* [Your goal] Report each line of the stored data below that contains the string "images".

* [Stored data]
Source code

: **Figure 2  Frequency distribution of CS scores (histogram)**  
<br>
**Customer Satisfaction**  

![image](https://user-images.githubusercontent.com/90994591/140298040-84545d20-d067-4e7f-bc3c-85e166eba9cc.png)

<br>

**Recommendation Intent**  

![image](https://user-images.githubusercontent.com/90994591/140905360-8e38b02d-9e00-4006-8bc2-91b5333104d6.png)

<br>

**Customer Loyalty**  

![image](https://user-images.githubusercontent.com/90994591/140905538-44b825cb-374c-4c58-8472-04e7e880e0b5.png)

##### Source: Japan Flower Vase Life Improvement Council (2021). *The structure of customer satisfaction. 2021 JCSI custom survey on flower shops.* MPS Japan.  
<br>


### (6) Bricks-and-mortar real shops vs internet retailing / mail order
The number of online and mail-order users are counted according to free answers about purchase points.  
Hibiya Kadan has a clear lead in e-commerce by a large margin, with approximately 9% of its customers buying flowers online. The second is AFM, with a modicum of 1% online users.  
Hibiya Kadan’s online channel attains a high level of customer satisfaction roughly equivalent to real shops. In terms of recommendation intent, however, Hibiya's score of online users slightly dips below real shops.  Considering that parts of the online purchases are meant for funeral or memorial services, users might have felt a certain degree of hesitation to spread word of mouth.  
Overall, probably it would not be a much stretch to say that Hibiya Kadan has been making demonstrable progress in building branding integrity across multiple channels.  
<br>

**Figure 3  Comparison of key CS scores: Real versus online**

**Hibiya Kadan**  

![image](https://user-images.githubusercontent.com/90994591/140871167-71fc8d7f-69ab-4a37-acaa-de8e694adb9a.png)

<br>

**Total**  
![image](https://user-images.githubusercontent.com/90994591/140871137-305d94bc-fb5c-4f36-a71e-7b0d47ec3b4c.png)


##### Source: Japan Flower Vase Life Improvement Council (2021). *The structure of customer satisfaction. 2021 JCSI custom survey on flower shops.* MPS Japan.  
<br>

==

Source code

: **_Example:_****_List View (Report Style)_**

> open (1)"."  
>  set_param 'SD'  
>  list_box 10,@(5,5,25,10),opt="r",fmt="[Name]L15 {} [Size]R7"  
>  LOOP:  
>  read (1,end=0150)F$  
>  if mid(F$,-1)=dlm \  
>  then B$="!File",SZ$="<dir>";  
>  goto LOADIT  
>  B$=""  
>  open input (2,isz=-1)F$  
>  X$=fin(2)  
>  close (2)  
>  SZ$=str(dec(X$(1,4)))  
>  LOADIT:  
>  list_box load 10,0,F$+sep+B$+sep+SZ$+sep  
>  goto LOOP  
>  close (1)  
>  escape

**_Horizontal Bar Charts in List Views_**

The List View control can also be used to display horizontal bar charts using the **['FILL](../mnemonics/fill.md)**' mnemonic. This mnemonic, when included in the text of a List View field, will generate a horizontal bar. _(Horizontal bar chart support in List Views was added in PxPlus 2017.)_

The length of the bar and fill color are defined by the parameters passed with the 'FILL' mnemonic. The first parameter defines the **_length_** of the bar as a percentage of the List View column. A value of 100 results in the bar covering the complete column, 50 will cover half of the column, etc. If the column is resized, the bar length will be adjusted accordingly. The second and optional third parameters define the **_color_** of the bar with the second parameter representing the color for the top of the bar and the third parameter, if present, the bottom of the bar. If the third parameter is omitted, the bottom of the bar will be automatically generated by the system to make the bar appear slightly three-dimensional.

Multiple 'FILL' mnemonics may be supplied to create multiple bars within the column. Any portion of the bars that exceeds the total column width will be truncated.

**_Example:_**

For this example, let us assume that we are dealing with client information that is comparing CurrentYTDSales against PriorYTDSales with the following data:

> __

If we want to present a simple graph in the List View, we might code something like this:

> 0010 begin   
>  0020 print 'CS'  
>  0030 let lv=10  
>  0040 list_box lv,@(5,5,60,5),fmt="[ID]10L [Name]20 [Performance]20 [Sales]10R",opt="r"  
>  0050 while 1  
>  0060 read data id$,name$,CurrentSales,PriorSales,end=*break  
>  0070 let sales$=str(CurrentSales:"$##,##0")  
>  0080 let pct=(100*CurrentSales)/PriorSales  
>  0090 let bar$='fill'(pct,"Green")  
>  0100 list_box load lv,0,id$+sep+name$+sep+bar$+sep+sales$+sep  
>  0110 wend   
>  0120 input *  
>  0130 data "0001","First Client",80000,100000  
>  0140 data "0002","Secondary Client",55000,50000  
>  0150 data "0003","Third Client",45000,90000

* [Written solution]
![image](https://user-images.githubusercontent.com/90994591/140298040-84545d20-d067-4e7f-bc3c-85e166eba9cc.png)
![image](https://user-images.githubusercontent.com/90994591/140905360-8e38b02d-9e00-4006-8bc2-91b5333104d6.png)
![image](https://user-images.githubusercontent.com/90994591/140905538-44b825cb-374c-4c58-8472-04e7e880e0b5.png)
![image](https://user-images.githubusercontent.com/90994591/140871167-71fc8d7f-69ab-4a37-acaa-de8e694adb9a.png)
![image](https://user-images.githubusercontent.com/90994591/140871137-305d94bc-fb5c-4f36-a71e-7b0d47ec3b4c.png)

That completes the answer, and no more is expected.